“Don’t let them turn you into a cold person.”

I can still remember how shocked and somehow offended I was when my friend Betsy told me this before my move.  Being an overly sensitive liberal (minus the bleeding heart), I have never liked stereotypes.  “I have several friends from Germany and they are wonderful people, but they are colder. It’s just they way they are.  Don’t turn into one.”

OK Betsy. I will try. I guess I come from an area of the world where almost everyone smiles at each other when they make eye contact, strangers talk to each other on the bus, people who have never met think nothing of making a connection even for a few moments. San Francisco is known for free earthquakes, love, and friendliness. In fact the entire USA is known as a talkative bunch.

When I first moved to Germany in 2005 this was something that I obviously took for granted.  I assumed (as we all do) that things would be different here, but that people would generally be friendly in the same way, if I was friendly to them.  What I didn’t bank on was the difference in culture in regards to strangers.

Now don’t get me wrong.  The people of the greater Bielefeld area that I have met are friendly, funny, and loving people.  They are there for you when you need advice, or when you need someone to come with you to the Auslanderamt. They are there for you when you need someone to talk in German to your potential landlord and explain that you are reliable and they should let you take the apartment. They really truly want you to like Bielefeld and Germany.

Then why doesn’t anyone smile when they make eye contact while walking through a park?  Why do I have to say “Guten Tag” when I enter the doctor’s office but as they answer no one even looks at me? Why was I only ever approached by strangers needing directions?  Was there really no contact between strangers here?  I needed more data.

I started with my smile experiment.  I would smile at random strangers who made eye contact with me and keep track.  On a good day my return smile rate was somewhere around 20% (Almost all return smilers were male over 60. Women, especially middle-aged women, looked at me as if I were mentally ill.).  I then moved on to small interactions.  I would try to ask people at markets or in town easy small questions that would maybe start a conversation (things like I really like your hair/tattoo/shoes/produce etc., did you get it here?).  My response rate was 100% positive.  My questions were always answered, but usually in one word or very short answers (yes, no) and with no offer of additional information, just the basics.  My conclusion was maybe that these questions were not viewed as engaging, rather they were just for information for this strange lady (me) in the orange wool coat speaking German with the funny accent. Okay intriguing.

Armed with this data, I started asking my Bielefeld friends what was going on.  Doesn’t Bielefeld realize I am lonely? That in place of actual friendships, I would happily take a little stranger interaction to fight the feeling of isolation? Don’t they know that I want to meet new people and learn new things?  One of them gave me the following joke as an answer:

“A Bielefelder walked into a small bar for a drink after work.  The bar was empty except for the bartender and two people, one seated at one end of the bar, and the other near the front. Upon seeing this he turned around and walked out of the bar.  Do you want to know why? Because there was no where to sit!”

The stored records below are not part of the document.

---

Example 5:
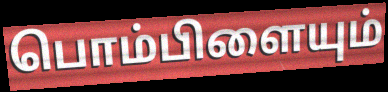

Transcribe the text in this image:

பொம்பிளையும்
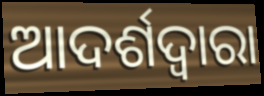
ଆଦର୍ଶଦ୍ୱାରା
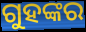
ଗୁହଙ୍କର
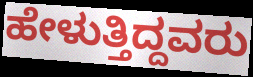
ಹೇಳುತ್ತಿದ್ದವರು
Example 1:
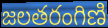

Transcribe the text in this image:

జలతరంగిణి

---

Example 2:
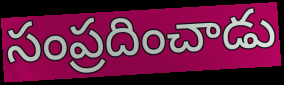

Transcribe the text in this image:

సంప్రదించాడు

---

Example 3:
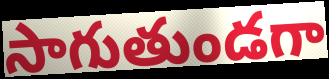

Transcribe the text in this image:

సాగుతుండగా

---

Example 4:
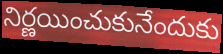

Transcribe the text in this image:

నిర్ణయించుకునేందుకు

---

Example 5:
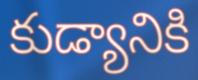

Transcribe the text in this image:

కుడ్యానికి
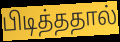
பிடித்ததால்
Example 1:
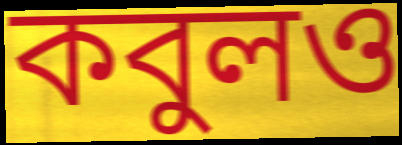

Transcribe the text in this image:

কবুলও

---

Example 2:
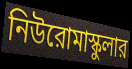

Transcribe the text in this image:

নিউরোমাস্কুলার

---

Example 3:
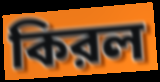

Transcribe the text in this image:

কিরল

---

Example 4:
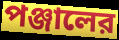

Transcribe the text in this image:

পঞ্জালের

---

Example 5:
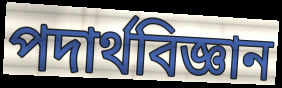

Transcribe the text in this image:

পদার্থবিজ্ঞান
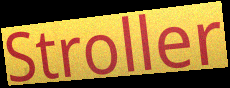
Stroller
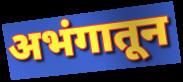
अभंगातून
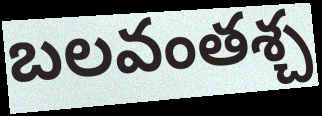
బలవంతశ్చ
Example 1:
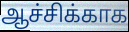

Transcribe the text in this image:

ஆச்சிக்காக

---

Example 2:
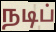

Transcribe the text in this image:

நடிப்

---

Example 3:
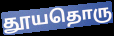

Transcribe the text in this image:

தூயதொரு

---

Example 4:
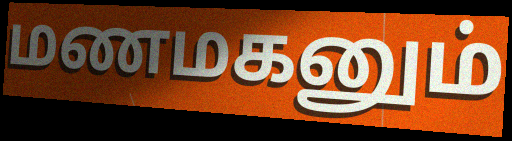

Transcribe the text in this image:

மணமகனும்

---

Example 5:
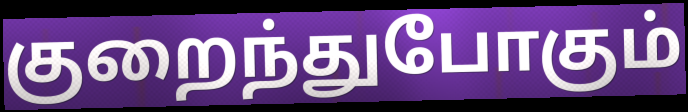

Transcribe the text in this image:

குறைந்துபோகும்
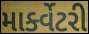
માર્ક્વેટરી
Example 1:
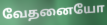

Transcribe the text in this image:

வேதனையோ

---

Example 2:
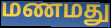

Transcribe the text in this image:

மணமது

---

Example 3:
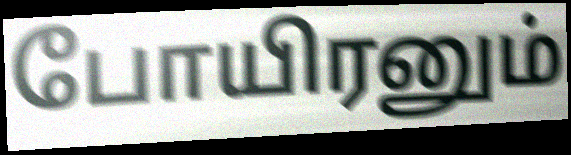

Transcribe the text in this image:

போயிரனும்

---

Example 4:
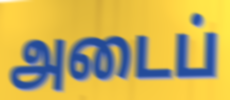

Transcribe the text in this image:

அடைப்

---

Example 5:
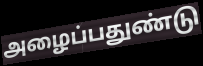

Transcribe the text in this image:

அழைப்பதுண்டு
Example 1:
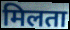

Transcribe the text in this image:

मिलता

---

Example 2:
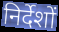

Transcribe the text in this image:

निर्देशों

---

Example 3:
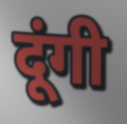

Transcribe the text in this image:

दूंगी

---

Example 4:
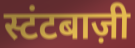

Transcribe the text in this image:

स्टंटबाज़ी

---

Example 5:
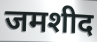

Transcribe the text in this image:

जमशीद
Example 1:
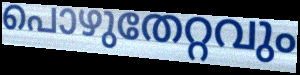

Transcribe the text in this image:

പൊഴുതേറ്റവും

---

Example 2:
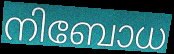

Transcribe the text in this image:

നിബോധ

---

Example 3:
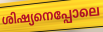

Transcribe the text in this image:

ശിഷ്യനെപ്പോലെ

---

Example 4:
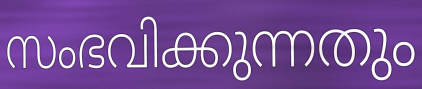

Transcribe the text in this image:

സംഭവിക്കുന്നതും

Everyone I was talking to (all native to the area) began laughing at this joke!  They are completely aware that in general they are a bit closed off to strangers.  Friends and people you interact with are the people in your local club, VHS class, at work, or parents of your children’s friends, and not the stranger at the farmer’s market or in the coffee shop. They know that in the rest of the world it is not always that way, but somehow the social culture here pushes this behaviour.  And the best part is that they are able to laugh at it.  Somehow, that made me feel better.  Anyone that can laugh at their faults earns a little notch of respect in my book and it gave me a little more courage.

So fast forward a few years later and I realized that my friend Betsy’s advice was maybe not so far off. I went back for a visit in 2010 and was out for a jog by my parent’s house in California.  It was early morning (don’t ask why but this cures my jet lag) and there were a lot of dog walkers out and about. I realized that I found myself struggling to say good morning to everyone.  I was actually a little annoyed that I had to say it to everyone even though I didn’t know these people!  I was just trying to have my morning jog and I kept having to smile and wave… and nod… and say hello even when I wasn’t making eye contact!  The fact that we were sharing sidewalk was reason enough.  The nerve of these overly-friendly people!

I have often heard that this friendliness we Americans show strangers seems fake.  I once had a man spew for 10 minutes about how “nice to meet you” was a lie.  How could we know it was nice if we didn’t even know the person?  Now cultural sayings and norms aside, I see his point.  To a culture that often takes everything we say literally when translated, this idea of kindness to strangers seems to many wasted and fake.

I get it now. Really. I have even adapted. However, I still like to share smiles with strangers. I still really think it is “nice to meet you” because I like meeting new people.  I relish the small conversations at the market I have experienced and have found that the more I try, the more people open up.  I just have to work harder. In fact, with a little effort it seems many want to have a conversation with a stranger. It turns out they just are not that good at our English small talk in German. And that’s OK.  As long as they smile while they are talking to this strange lady in the orange coat with the funny accent, I will keep smiling too.